Durante toda a narrativa são exibidas crianças dos mais distintos tipos físicos, comportamentos e nacionalidades, embora o discurso da igualdade proposto tão fortemente pelo livro acabe por minimizar a discussão sobre as diferenças individuais e coletivas, sem questionar ou problematizar o porquê de algumas identidades se sobreporem a outras. Todos são vistos como iguais apesar das diferenças – embora o que talvez nos torne mais iguais é o fato de sermos todos diferentes.

Conclusões

Procuramos destacar não uma metodologia, mas uma postura em relação à literatura infantil que a respeite como arte e que possibilite reflexões sobre ela. O professor, assim como todo profissional de educação, pode assumir o papel de mediador entre o que está escrito (e sendo lido) e o que está sendo internalizado por esses leitores ainda em formação. Sendo assim, defendo uma prática de ação e de investigação que permita uma leitura que de fato questione e problematize a história, seus valores, preconceitos, estereótipos e identidades.

O livro de literatura não é um objeto meramente destinado a entreter o público infantil. Ele pode ser considerado também um suporte cujo conteúdo envolve crenças, ideologias, estereótipos e conceitos dos mais variados. O mesmo livro que diverte e instiga com seu texto e suas ilustrações envolventes é também um instrumento relevante para ensinar conhecimentos que a criança vai acrescentando à sua bagagem cultural e, dessa forma, compreendendo e (re)elaborando o mundo em que vive.

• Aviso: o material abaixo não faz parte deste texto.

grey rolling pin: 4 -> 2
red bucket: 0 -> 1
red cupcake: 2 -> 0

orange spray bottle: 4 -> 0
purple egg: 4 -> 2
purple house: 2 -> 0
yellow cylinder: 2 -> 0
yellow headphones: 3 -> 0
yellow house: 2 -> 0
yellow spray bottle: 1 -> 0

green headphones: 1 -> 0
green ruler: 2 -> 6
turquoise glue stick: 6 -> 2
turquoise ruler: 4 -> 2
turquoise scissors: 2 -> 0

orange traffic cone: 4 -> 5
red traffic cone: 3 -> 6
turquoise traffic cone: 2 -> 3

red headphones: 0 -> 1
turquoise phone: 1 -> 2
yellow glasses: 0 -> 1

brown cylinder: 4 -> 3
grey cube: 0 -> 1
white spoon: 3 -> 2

Em outras palavras: uma história infantil vai muito além dos famosos “era uma vez” e “viveram felizes para sempre”.

 

Referências bibliográficas

ABRAMOVICH, Fanny. Literatura Infantil gostosuras e bobices. São Paulo: Scipione, 1994.

ANDERSEN, H. C. O patinho feio. Coleção Fábulas de Ouro. São Paulo: Todolivro.

BHABHA. H. O local da cultura. Belo Horizonte: Editora da UFMG, 1998.

CAMARGO, Luís. Ilustração do livro infantil. Belo Horizonte: Lê, 1995.

CORSO, Diana Lichtenstein; CORSO, Mário. Fadas no divã: psicanálise nas histórias infantis. Porto Alegre: Artmed, 2006.

LEITE, C. & RODRIGUES, M. L. Contar um conto, acrescentar um ponto – uma abordagem intercultural na análise da literatura para a infância. Lisboa: Instituto de Inovação Educacional, 2000.

PALO, Maria José; OLIVEIRA, Maria Rosa D. Literatura infantil: voz de criança. São Paulo: Ática, 1986.

RAMOS, Rossana. Na minha escola todo mundo é igual. São Paulo: Cortez, 2004.

TATAR, Maria. Contos de fadas. Rio de Janeiro: Jorge Zahar, 2004.

ZILBERMAN, Regina. A literatura infantil na escola. São Paulo: Global, 2003.